Whole House Audio...Like a BOSS!
It's Springtime. The grass is getting its first feeding, you are probably planning the planting of new bulbs in the garden, the birds are out and you are looking forward to the summer months ahead. Ahhh, you can smell the sweet scent of hickory chips, corn on the cob and briskets already.
It is no mystery that this time brings out all the big projects in you but among the most daunting to some is planning (Nevermind executing) your outdoor audio project. Let's face it: It's big a game changer. Silent lulls become filled with pleasant audio from your music library. It lightens moods throughout your home and you don't even need to hire a DJ. Simply pick your favorite playlist that fits and press "Play".
The issue home and business owners struggle with whole house audio, commercial audio and outdoor applications is that no system is made alike. All yards are different, all layouts are different. Judge too small and you will barely make a dent in the needs of your home. Judge too big and you may likely find yourself with angry neighbors (and an angry wife).
Things to Consider:
Whether you are considering adding audio to your home to the first time or you are trying to bring the comforts of your music to the outdoors, there are multiple considerations that one has to take in before such projects can take place. Aside from the obvious concerns of volume, positioning, style, and type of audio system you may consider, but there are multiple saftey, code, and performance considerations you need to account for as well. Afterall, trenching speaker wire in your yard may sound simple but not if you do it incorrectly and find yourself redoing it the following year or worse, hit something buried that you didn't intend on being there.
Before any outdoor project can be performed, my first tip is call the utility companies to mark off their locations prior to digging...EVER. This is not just for your saftey and the saftey of your neighbors, but it's also the law! Many utility companies perform this service free of charge and for those who reside in the Northeast/New England area, all you have to do is dial 811 or contact Digsafe. They are a not for profit agency that will contact the utility companies for you so you don't have to fuss with the phone calls. It's simple, it's safe and it's free. The utility companies will then mark any areas that you need to steer clear of so you do not chance hitting any buried utilities below. This service has no limit of usage either so if you did use them in the past, you can use them as many times as needed in the future. Rule #1: Being safe is never having to say "I'm sorry".
70 Volt Systems vs Impedance
Aside from what type of speakers they should use, many clients of mine are often left in the dark with what system of amplification they should go with. Many may not even aware that there is more than one they saw at a Best Buy. While there are many forms of amplification methods out there, we will focus on the two most popular; 70 Volt and Impedance.
Both systems have their advantages and shortfalls. When designing your system, it is important to consider how each type of system performs over the other. For instance: If you, my client was just looking to add 2 speakers to a small area of your yard and wanted supurb quality, I am not going to reccomend a 70 Volt System as they do not perform well for the dollar in samll applications and do not offer near the sound performance as impedance based systems. Here is a basic list of what both offer and applications.
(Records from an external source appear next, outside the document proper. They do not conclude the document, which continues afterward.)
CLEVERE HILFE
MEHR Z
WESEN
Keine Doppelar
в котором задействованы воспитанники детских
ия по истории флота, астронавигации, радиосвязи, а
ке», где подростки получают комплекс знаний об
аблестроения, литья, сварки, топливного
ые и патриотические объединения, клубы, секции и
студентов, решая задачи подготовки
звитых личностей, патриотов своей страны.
Size – best suited for large systems
Design – fast, easy system design
Wiring – longer runs over smaller gauge wire
Scalability – easily add speakers later
Volume – individual tap settings at each speaker
Tuning – amplifier DSP to fine tune performance
Mono Audio -stereo sound isn’t consistent in large areas without twice the number of speakers and amplifiers.
Size – best suited for smaller systems (fewer than 6 speakers)
Cost – ability to use existing amplifier vs. dedicated 70V amplifier
Flexibility – can use Powered Zone2 output from an A/V receiver
Performance – speakers can handle more power, which is ideal when using a few speakers at high volume
Stereo sound - better sound quality in small listening areas.
Please note: This list has flexability and is a general discription of differences. There are variables that do come up in a number of applications that I run into, but for the most part, this should give you the general idea.
Seek the Advise of a Pro:
It may sound cliche, we know but just as you would seek the advise of a medical expert when you run into an unknown condition, you should do the same with any application that is unfamiliar territory.
No one is an expert on everything, no one expects this and as a professional in the field, I can saftely say that I love questions and answering them. It's kinda what we enjoy doing in our job and you maybe surprised on how much you may find out. Maybe you will discover what that annoying hum is coming from your speakers. Maybe you'll discover that you wired the speakers incorrectly. Or maybe you found out it is about time you have a professional take a look at the problem for you. You are never going to come to an answer if you do not ask the questions and in the end every service pros job first is support.
I have first hand seen ideas and great visions come to life just by a simple question from a vast number of my clients. Together with the advise of a professional, the right gear and the right approach, they are now enjoying the spoils of thier springtime efforts from years past and so can you. Beleive me: Victory never sounded so good!